El 27 de febrero de 2015 se aprobó en el Consejo de Ministros la supresión del pago de las tasas judiciales para las personas físicas, una medida muy esperada desde el sector legal y por la ciudadanía.

La retirada de las tasas judiciales, tres años después de su implantación, representa un cambio importante en las reclamaciones de indemnizaciones por accidentes de tráfico. De esta manera, cuando se interpone una denuncia contra el conductor del vehículo que ha propiciado el accidente, no es necesario pagar tasa judicial alguna.

La reclamaciones judiciales por accidentes de tráfico en un procedimiento civil superan en la mayoría de los casos los 6.000 euros, una cantidad que no se encuentra al alcance de muchas personas que sufren un accidente de tráfico. Este desembolso incluye el importe de la pericial médica, los gastos de procurador y abogado, el poder general para pleitos y la citada tasa, requisito previo a la interposición de la demanda civil.

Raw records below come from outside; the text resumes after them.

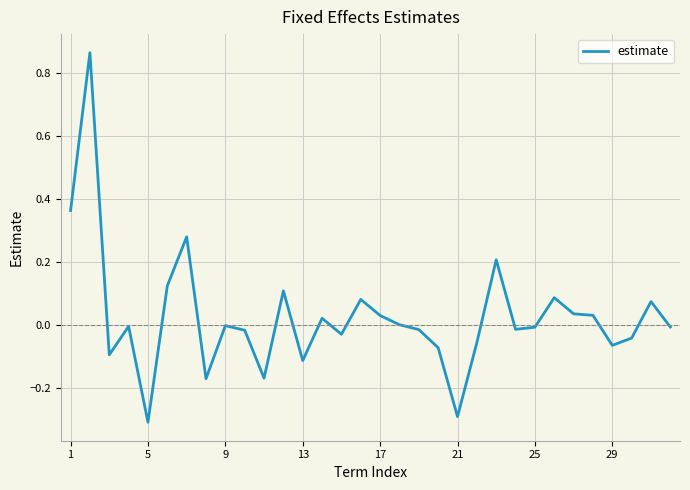

What is the difference between the maximum and minimum values?

1.2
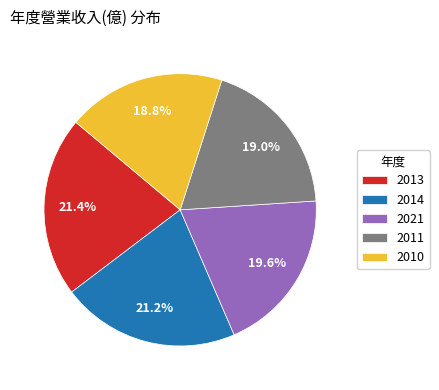

Between 2010 and 2021, which is larger?

2021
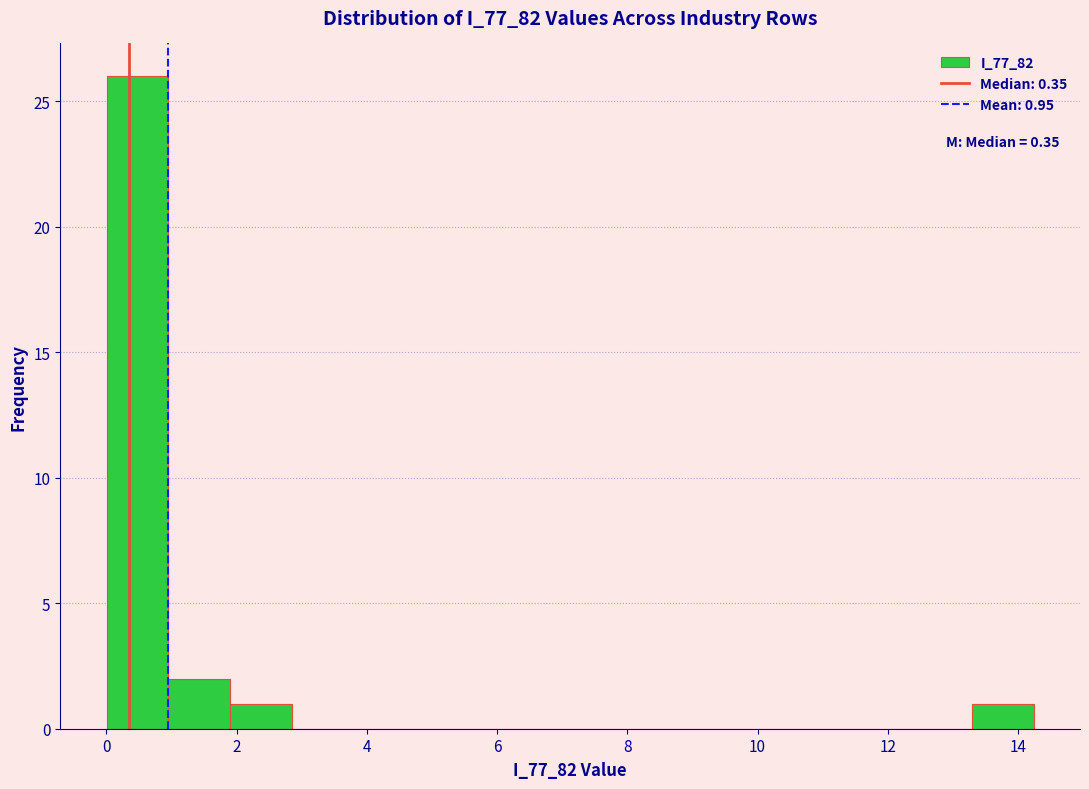

Over which range of the x-axis is the bar tallest?

0.0 to 1.0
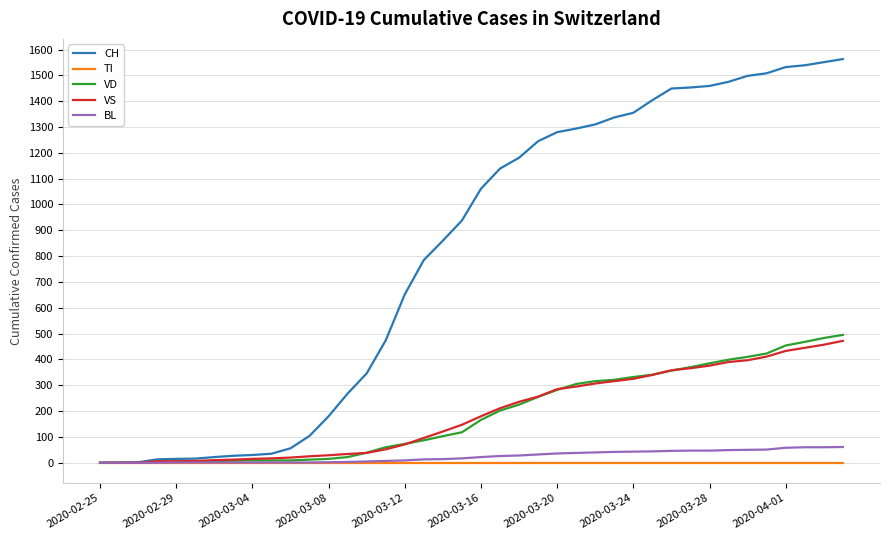

Which series has the widest spread of values?

CH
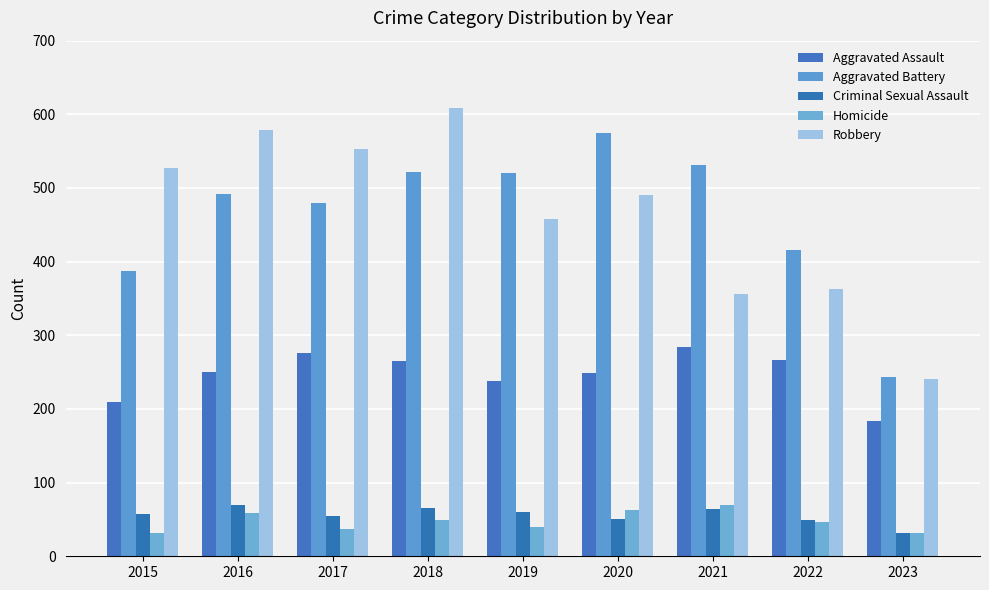

How many categories are shown in the chart?

9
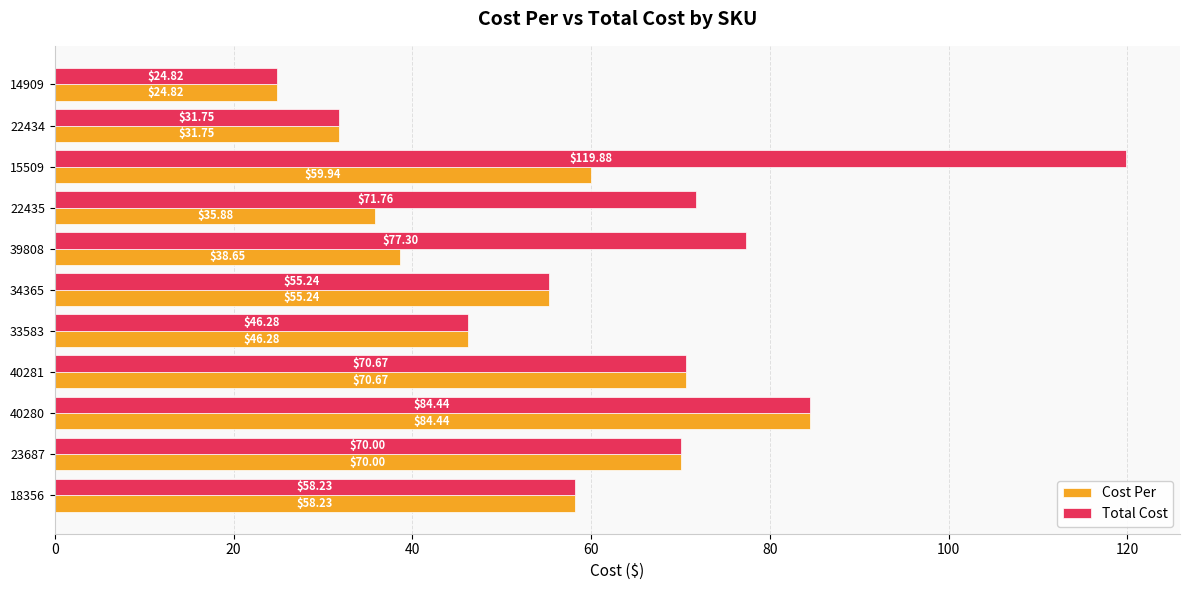

Which series has the largest total across all categories?

Total Cost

Debido a esto, muchas víctimas de accidentes de tráfico terminaban por dejar de lado la reclamación para conseguir la indemnización, una circunstancia que da un giro radical con la supresión de la tasa judicial. Aunque siguen teniendo que abonar los gastos derivados del pago del procurador, abogado y perito médico, ya no tienen que hacerse cargo de la tasa para la defensa de sus derechos como víctimas.

Asimismo, hay que señalar que actualmente más del 75% de los accidentes de tráfico con fallecidos o heridos se juzgan como faltas de acuerdo con el Código Penal vigente. Si la reforma de éste se hace efectiva,  la víctima de un accidente de tráfico estará obligada a reclamar por vía civil.

Esto trae consigo otra consecuencia, y no es otro que la víctima que no tiene a su alcance los medios para hacer frente al pleito civil, tenga que terminar aceptando la oferta de la aseguradora, que suele ser muy inferior a lo que realmente le corresponde.

Personas físicas

La revisión y posterior retirada del sistema de tasas judiciales para las personas físicas fue anunciado por el ministro de Justicia, Rafael Catalá, una medida que implantó el ex ministro Gallardón.

Catalá ha recalcado que esta medida no afecta a las pequeñas y medianas empresas, las cuales también estaban exentas de pago antes de la ley de Gallardón, por lo que no se atiende así a una de las reivindicaciones provenientes de diferentes colectivos relacionados con la Justicia.

Sin embargo, el ministro de Justicia sí hizo alusión a que las medidas adoptadas responden a la “reivindicación” de la totalidad de los profesionales que solicitaban la supresión de las tasas judiciales. También indicó que no hay clara constancia de la influencia de las tasas en la disminución de la litigiosidad, ya que factores como la crisis  también han podido intervenir en este aspecto.

Opinión del Defensor del Pueblo

El Defensor del Pueblo dejó clara su postura sobre las tasas judiciales. A diferencia de lo opinado por Rafael Catalá, el Defensor del Pueblo señaló que las tasas han tenido “una repercusión moderada en el descenso de la litigiosidad” de los tribunales.

En el Informe Anual del pasado año pone de manifiesto que las medidas adoptadas por el Gobierno para impedir la tardanza en la tramitación de los procedimientos judiciales no han resultado suficientes. Ello influye negativamente en la imagen del sistema judicial y mina uno de los pilares del Estado de Derecho: “Una justicia tardía supone, en la práctica, una mala justicia”.

Por otro lado, con respecto a los registros civiles, el informe del año 2014 del Defensor del Pueblo indica que éstos se encuentran en una situación de “provisionalidad normativa”, sobre todo en las comunidades autónomas que llegaron a asumir las competencias en esta materia y que esperan que estas funciones dejen de ser desempeñadas por los juzgados.